ComfyUI Extension: Qwen2-VL wrapper for ComfyUI
ComfyUI Qwen2-VL wrapper that supports text-based and single-image queries.
README
ComfyUI Qwen VL Nodes
This repository provides ComfyUI nodes that wrap the latest vision-language and language-only checkpoints from the Qwen family. Both Qwen3 VL and Qwen2.5 VL models are supported for multimodal reasoning, alongside text-only Qwen2.5 models for prompt generation.
What's New
- Added support for the Qwen3 VL family (
Qwen3-VL-4B-Thinking,Qwen3-VL-8B-Thinking, etc.). - Retained compatibility with existing Qwen2.5 VL models.

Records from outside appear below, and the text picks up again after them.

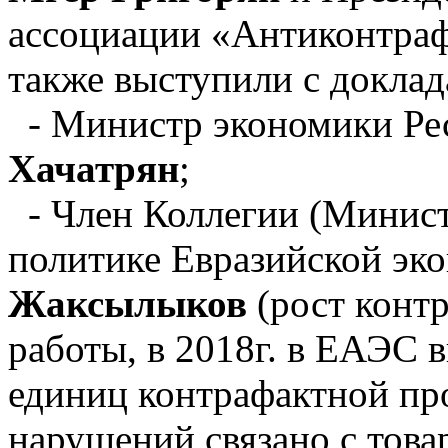
ассоциации «Антиконтра
также выступили с доклад
- Министр экономики Ре
Хачатрян
;
- Член Коллегии (Минист
политике Евразийской эк
Жаксылыков
(рост контр
работы, в 2018г. в ЕАЭС 
единиц контрафактной пр
нарушений связано с това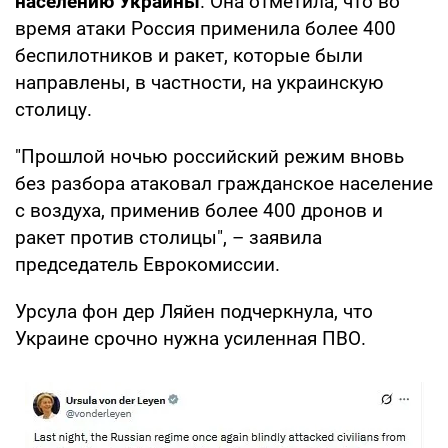
населению Украины
. Она отметила, что во
время атаки Россия применила более 400
беспилотников и ракет, которые были
направлены, в частности, на украинскую
столицу.
"Прошлой ночью российский режим вновь
без разбора атаковал гражданское население
с воздуха, применив более 400 дронов и
ракет против столицы", – заявила
председатель Еврокомиссии.
Урсула фон дер Ляйен подчеркнула, что
Украине срочно нужна усиленная ПВО.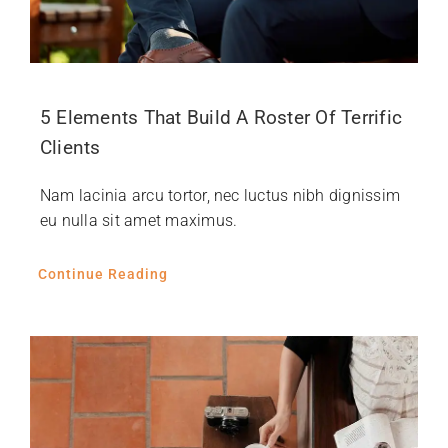
5 Elements That Build A Roster Of Terrific
Clients
Nam lacinia arcu tortor, nec luctus nibh dignissim
eu nulla sit amet maximus.
Continue Reading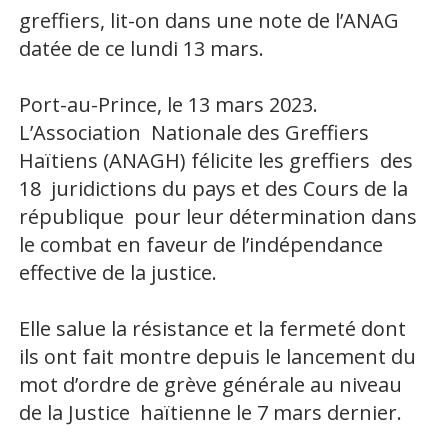
greffiers, lit-on dans une note de l’ANAG
datée de ce lundi 13 mars.
Port-au-Prince, le 13 mars 2023.
L’Association Nationale des Greffiers
Haïtiens (ANAGH) félicite les greffiers des
18 juridictions du pays et des Cours de la
république pour leur détermination dans
le combat en faveur de l’indépendance
effective de la justice.
Elle salue la résistance et la fermeté dont
ils ont fait montre depuis le lancement du
mot d’ordre de grève générale au niveau
de la Justice haïtienne le 7 mars dernier.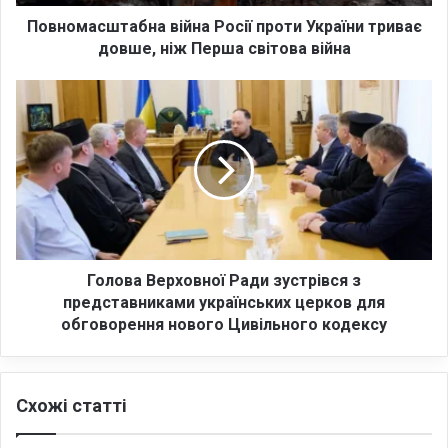
ш
т
Повномасштабна війна Росії проти України триває
а
довше, ніж Перша світова війна
б
н
Г
а
о
в
л
і
о
й
в
н
а
а
В
Р
е
о
р
с
х
Голова Верховної Ради зустрівся з
і
о
представниками українських церков для
ї
в
обговорення нового Цивільного кодексу
п
н
р
о
о
ї
т
Схожі статті
Р
и
а
У
д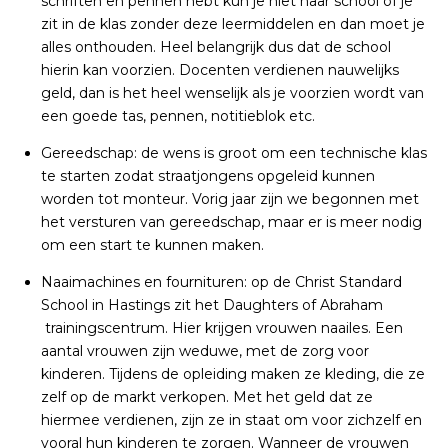
schriften en pennen hebt kun je niet naar school of je
zit in de klas zonder deze leermiddelen en dan moet je
alles onthouden. Heel belangrijk dus dat de school
hierin kan voorzien. Docenten verdienen nauwelijks
geld, dan is het heel wenselijk als je voorzien wordt van
een goede tas, pennen, notitieblok etc.
Gereedschap: de wens is groot om een technische klas
te starten zodat straatjongens opgeleid kunnen
worden tot monteur. Vorig jaar zijn we begonnen met
het versturen van gereedschap, maar er is meer nodig
om een start te kunnen maken.
Naaimachines en fournituren: op de Christ Standard
School in Hastings zit het Daughters of Abraham
trainingscentrum. Hier krijgen vrouwen naailes. Een
aantal vrouwen zijn weduwe, met de zorg voor
kinderen. Tijdens de opleiding maken ze kleding, die ze
zelf op de markt verkopen. Met het geld dat ze
hiermee verdienen, zijn ze in staat om voor zichzelf en
vooral hun kinderen te zorgen. Wanneer de vrouwen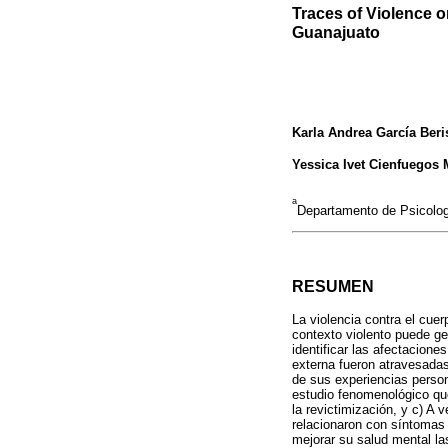
Traces of Violence 
Guanajuato
Karla Andrea García Beri
Yessica Ivet Cienfuegos 
a
Departamento de Psicolo
RESUMEN
La violencia contra el cue
contexto violento puede gen
identificar las afectacion
externa fueron atravesadas
de sus experiencias person
estudio fenomenológico que 
la revictimización, y c) A
relacionaron con síntomas 
mejorar su salud mental la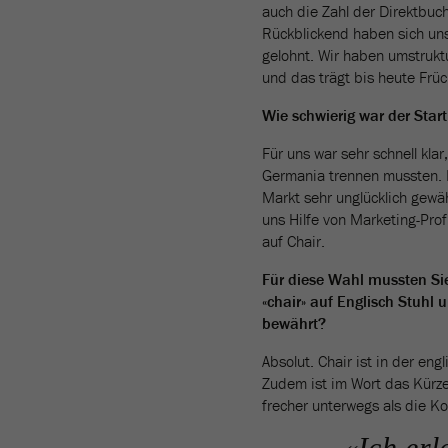
auch die Zahl der Direktbuc
Rückblickend haben sich un
gelohnt. Wir haben umstruktu
und das trägt bis heute Früc
Wie schwierig war der Sta
Für uns war sehr schnell kl
Germania trennen mussten. 
Markt sehr unglücklich gewäh
uns Hilfe von Marketing-Pro
auf Chair.
Für diese Wahl mussten Sie
«chair» auf Englisch Stuhl
bewährt?
Absolut. Chair ist in der en
Zudem ist im Wort das Kürzel
frecher unterwegs als die K
«Ich erl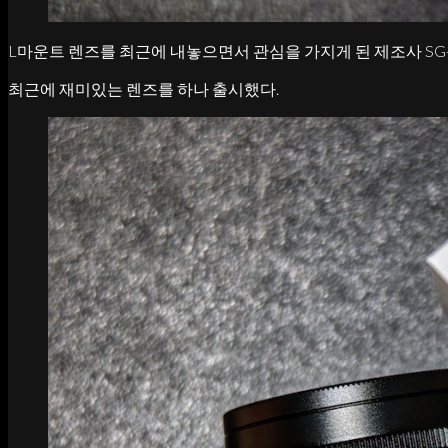
L마운트 렌즈를 최근에 내놓으면서 관심을 가지게 된 제조사 SG-i
최근에 재미있는 렌즈를 하나 출시했다.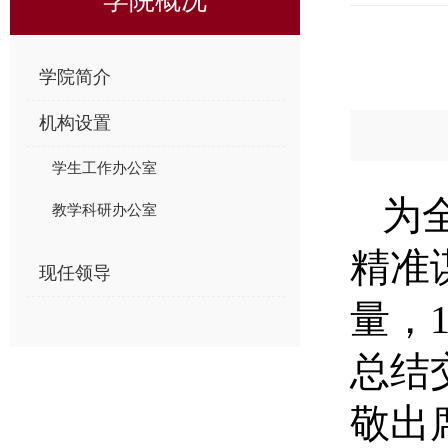
学院简介
机构设置
学生工作办公室
为
教学科研办公室
精准
现任领导
量，
总结
敬出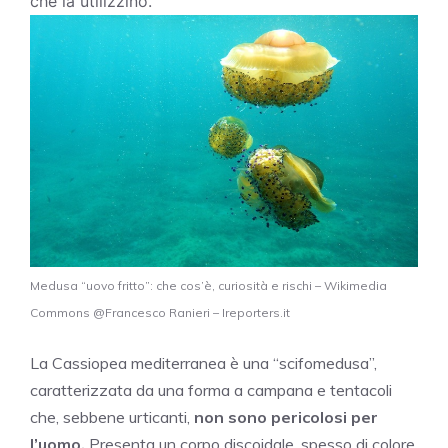
che la utilizzino.
Medusa “uovo fritto”: che cos’è, curiosità e rischi – Wikimedia
Commons @Francesco Ranieri – Ireporters.it
La Cassiopea mediterranea è una “scifomedusa”,
caratterizzata da una forma a campana e tentacoli
che, sebbene urticanti,
non sono pericolosi per
l’uomo.
Presenta un corpo discoidale, spesso di colore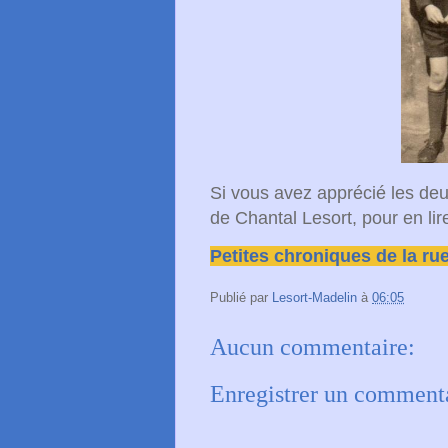
Si vous avez apprécié les deu
de Chantal Lesort, pour en lire 
Petites chroniques de la ru
Publié par
Lesort-Madelin
à
06:05
Aucun commentaire:
Enregistrer un comment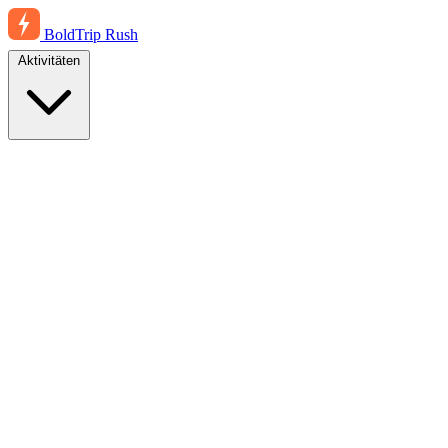
BoldTrip
Rush
Aktivitäten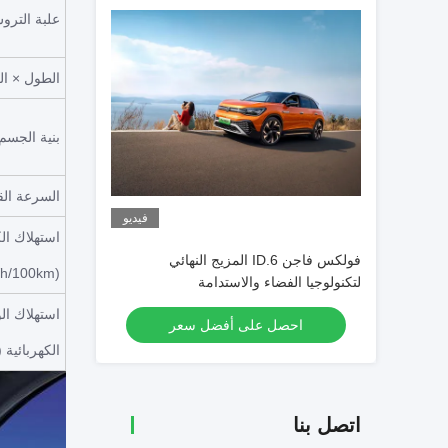
علبة الترو
الطول × ال
بنية الجسم
السرعة القصو
فيديو
فولكس فاجن ID.6 المزيج النهائي
(kWh/100km)
لتكنولوجيا الفضاء والاستدامة
استهلاك ال
احصل على أفضل سعر
الكهربائية ((/100km
اتصل بنا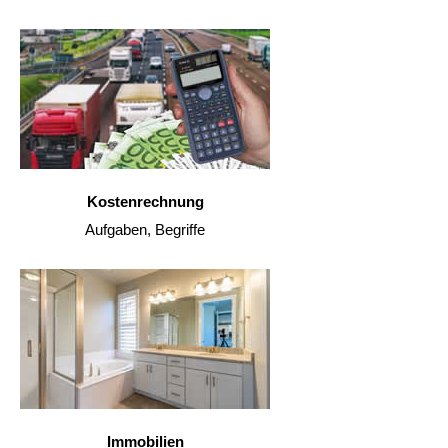
Kostenrechnung
Aufgaben, Begriffe
Immobilien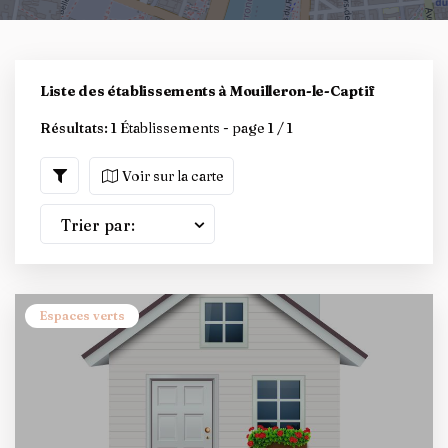
Liste des établissements à Mouilleron-le-Captif
Résultats:
1 Établissements - page 1 / 1
Voir sur la carte
Trier par:
Espaces verts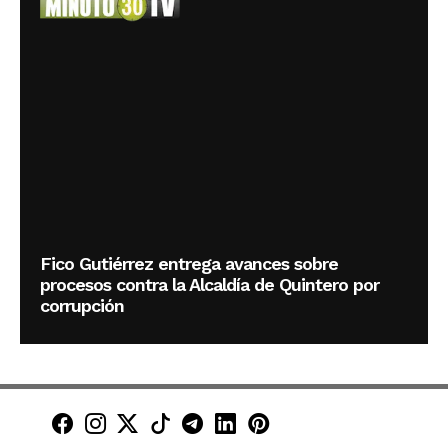
Fico Gutiérrez entrega avances sobre
procesos contra la Alcaldía de Quintero por
corrupción
Minuto30 en Facebook
Minuto30 en Instagram
Minuto30 en X (Twitter)
Minuto30 en TikTok
Canal de Minuto30 en T
Minuto30 en LinkedIn
Minuto30 en Pinte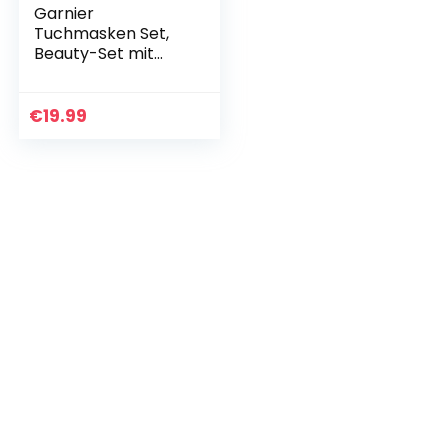
Garnier
Tuchmasken Set,
Beauty-Set mit
Sheet-Masks für
das Gesicht von
Hydra Bomb, Nutri
€
19.99
Bomb und
SkinActive, 1 x 12…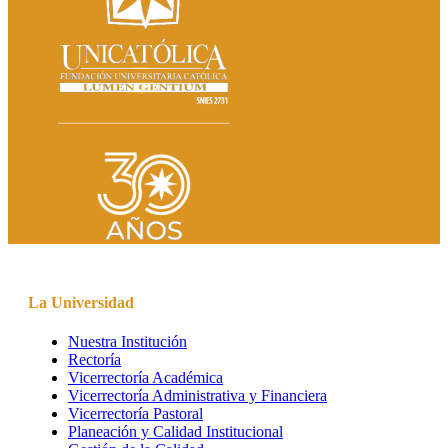
La Universidad
Nuestra Institución
Rectoría
Vicerrectoría Académica
Vicerrectoría Administrativa y Financiera
Vicerrectoría Pastoral
Planeación y Calidad Institucional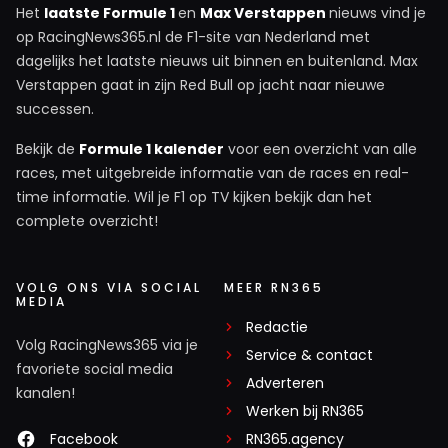
Het
laatste Formule 1
en
Max Verstappen
nieuws vind je
op RacingNews365.nl de F1-site van Nederland met
dagelijks het laatste nieuws uit binnen en buitenland. Max
Verstappen gaat in zijn Red Bull op jacht naar nieuwe
successen.
Bekijk de
Formule 1 kalender
voor een overzicht van alle
races, met uitgebreide informatie van de races en real-
time informatie. Wil je F1 op TV kijken bekijk dan het
complete overzicht!
VOLG ONS VIA SOCIAL
MEER RN365
MEDIA
Redactie
Volg RacingNews365 via je
Service & contact
favoriete social media
Adverteren
kanalen!
Werken bij RN365
Facebook
RN365.agency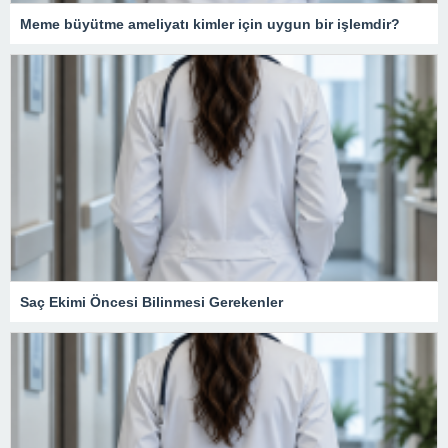
Meme büyütme ameliyatı kimler için uygun bir işlemdir?
Saç Ekimi Öncesi Bilinmesi Gerekenler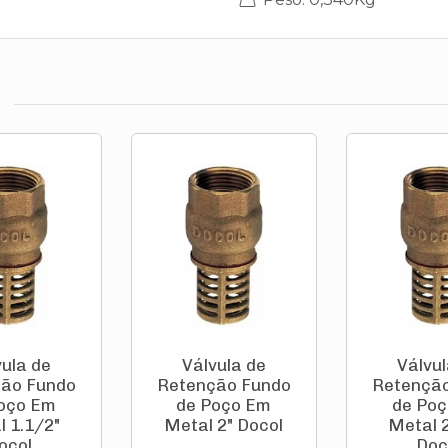
vula de
Válvula de
Válvul
ão Fundo
Retenção Fundo
Retençã
oço Em
de Poço Em
de Po
l 1.1/2"
Metal 2" Docol
Metal 2
ocol
Doc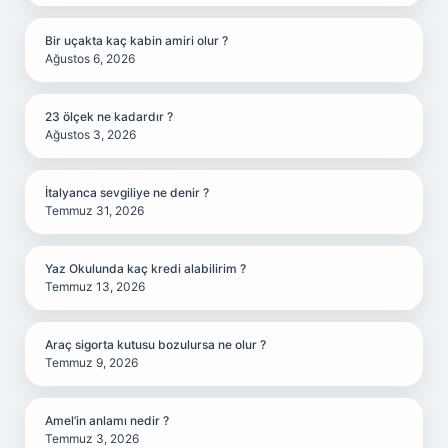
Bir uçakta kaç kabin amiri olur ?
Ağustos 6, 2026
23 ölçek ne kadardır ?
Ağustos 3, 2026
İtalyanca sevgiliye ne denir ?
Temmuz 31, 2026
Yaz Okulunda kaç kredi alabilirim ?
Temmuz 13, 2026
Araç sigorta kutusu bozulursa ne olur ?
Temmuz 9, 2026
Amel’in anlamı nedir ?
Temmuz 3, 2026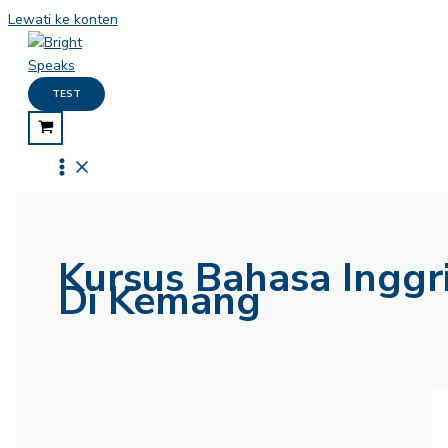
Lewati ke konten
TEST
Kursus Bahasa Inggr
Di Kemang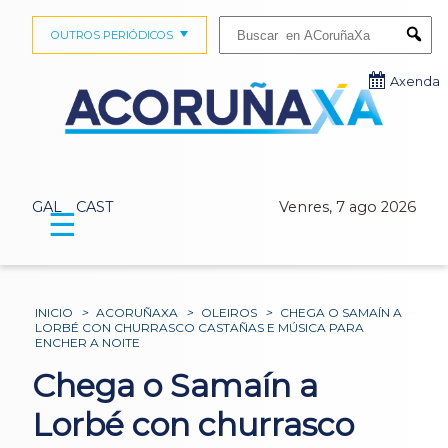
Buscar:
OUTROS PERIÓDICOS
Submi
Axenda
GAL
CAST
Venres, 7 ago 2026
☰
INICIO
>
ACORUÑAXA
>
OLEIROS
>
CHEGA O SAMAÍN A
LORBÉ CON CHURRASCO CASTAÑAS E MÚSICA PARA
ENCHER A NOITE
Chega o Samaín a
Lorbé con churrasco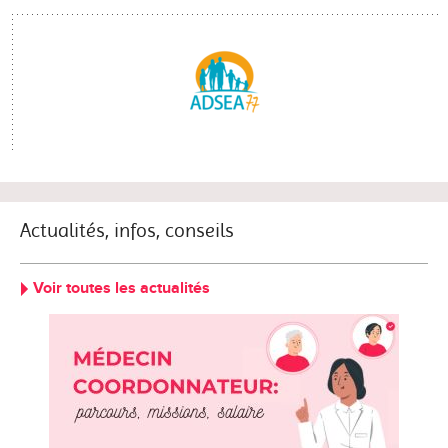
Actualités, infos, conseils
Voir toutes les actualités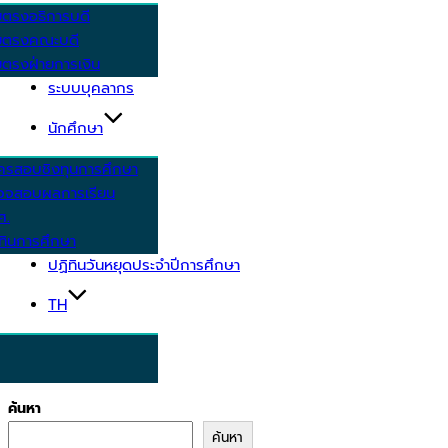
ยตรงอธิการบดี
ยตรงคณะบดี
ตรงฝ่ายการเงิน
ระบบบุคลากร
นักศึกษา
ครสอบชิงทุนการศึกษา
วจสอบผลการเรียน
ศ.
ทินการศึกษา
ปฏิทินวันหยุดประจำปีการศึกษา
TH
ค้นหา
ค้นหา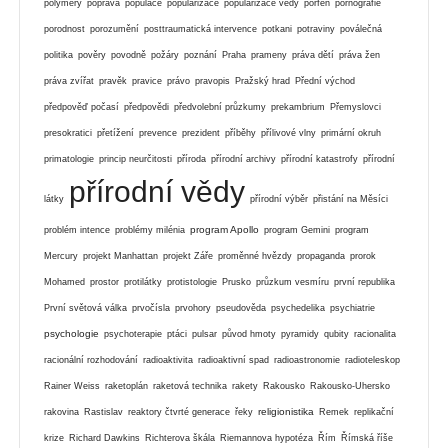
polymery
poprava
populace
popularizace
popularizace vědy
porfen
pornografie
porodnost
porozumění
posttraumatická intervence
potkani
potraviny
poválečná
politika
pověry
povodně
požáry
poznání
Praha
prameny
práva dětí
práva žen
práva zvířat
pravěk
pravice
právo
pravopis
Pražský hrad
Přední východ
předpověď počasí
předpovědi
předvolební průzkumy
prekambrium
Přemyslovci
presokratici
přetížení
prevence
prezident
příběhy
přílivové vlny
primární okruh
primatologie
princip neurčitosti
příroda
přírodní archivy
přírodní katastrofy
přírodní
přírodní vědy
látky
přírodní výběr
přistání na Měsíci
program Apollo
problém intence
problémy milénia
program Gemini
program
Mercury
projekt Manhattan
projekt Záře
proměnné hvězdy
propaganda
prorok
Mohamed
prostor
protilátky
protistologie
Prusko
průzkum vesmíru
první republika
První světová válka
prvočísla
prvohory
pseudověda
psychedelika
psychiatrie
psychologie
psychoterapie
ptáci
pulsar
původ hmoty
pyramidy
qubity
racionalita
racionální rozhodování
radioaktivita
radioaktivní spad
radioastronomie
radioteleskop
Rainer Weiss
raketoplán
raketová technika
rakety
Rakousko
Rakousko-Uhersko
religionistika
rakovina
Rastislav
reaktory čtvrté generace
řeky
Remek
replikační
krize
Richard Dawkins
Richterova škála
Riemannova hypotéza
Řím
Římská říše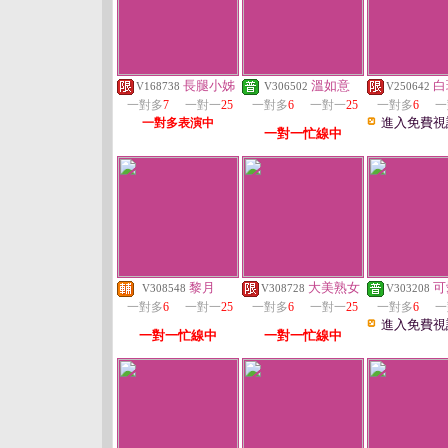
長腿小姊
溫如意
白
V168738
V306502
V250642
一對多
7
一對一
25
一對多
6
一對一
25
一對多
6
一
進入免費視
一對多表演中
一對一忙線中
黎月
大美熟女
可
V308548
V308728
V303208
一對多
6
一對一
25
一對多
6
一對一
25
一對多
6
一
進入免費視
一對一忙線中
一對一忙線中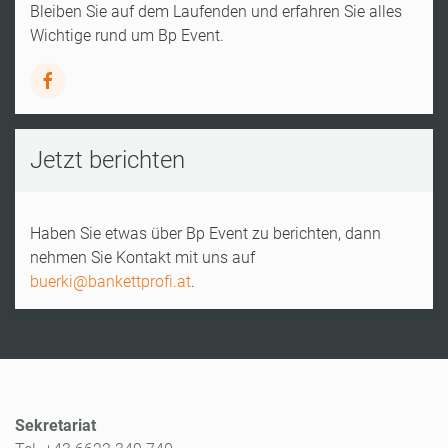
Bleiben Sie auf dem Laufenden und erfahren Sie alles
Wichtige rund um Bp Event.
Jetzt berichten
Haben Sie etwas über Bp Event zu berichten, dann
nehmen Sie Kontakt mit uns auf
buerki@bankettprofi.at
.
Sekretariat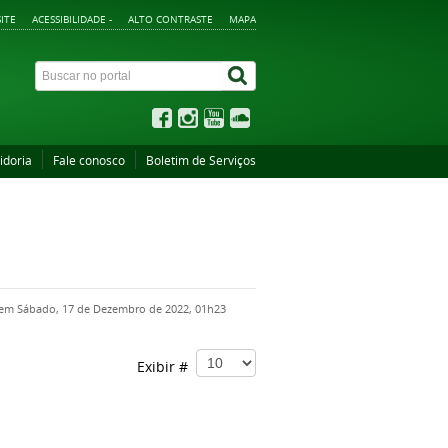
ITE
ACESSIBILIDADE -
ALTO CONTRASTE
MAPA
idoria
Fale conosco
Boletim de Serviços
 em Sábado, 17 de Dezembro de 2022, 01h23
Exibir #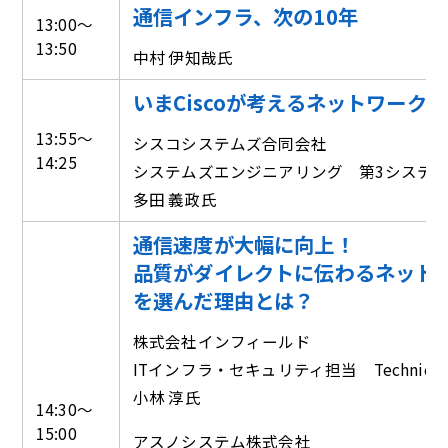
通信インフラ、次の10年
13:00～
13:50
中村 伊知哉氏
いまCiscoが考えるネットワーク
13:55～
シスコシステムズ合同会社
14:25
システムズエンジニアリング 第3システ
多田 義政氏
通信速度が大幅に向上！
品質がダイレクトに伝わるネットワ
を選んだ理由とは？
株式会社インフィールド
ITインフラ・セキュリティ担当 Technical Direc
小林 淳氏
14:30～
15:00
アスノシステム株式会社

- Text-only workflows continue to use the Qwen2.5 instruct checkpoints.
Sample Workflows
- Multimodal workflow example:
workflow/Qwen2VL.json - Text generation workflow example:
workflow/qwen25.json

Installation
You can install through ComfyUI Manager (search for Qwen-VL wrapper for ComfyUI) or manually:
-
Clone the repository:
git clone https://github.com/alexcong/ComfyUI_QwenVL.git -
Change into the project directory:
cd ComfyUI_QwenVL -
Install dependencies (ensure you are inside your ComfyUI virtual environment if you use one):
pip install -r requirements.txt
Supported Nodes
- Qwen2VL node – Multimodal generation with Qwen3 VL and Qwen2.5 VL checkpoints. Accepts images or videos as optional inputs alongside text prompts.
- Qwen2 node – Text-only generation backed by Qwen2.5 instruct models, with optional quantization for lower memory usage.
Both nodes expose parameters for temperature, maximum token count, quantization (none/4-bit/8-bit), and manual seeding. Set keep_model_loaded to True to cache models between runs.
Model Storage
Downloaded models are stored under ComfyUI/models/LLM/.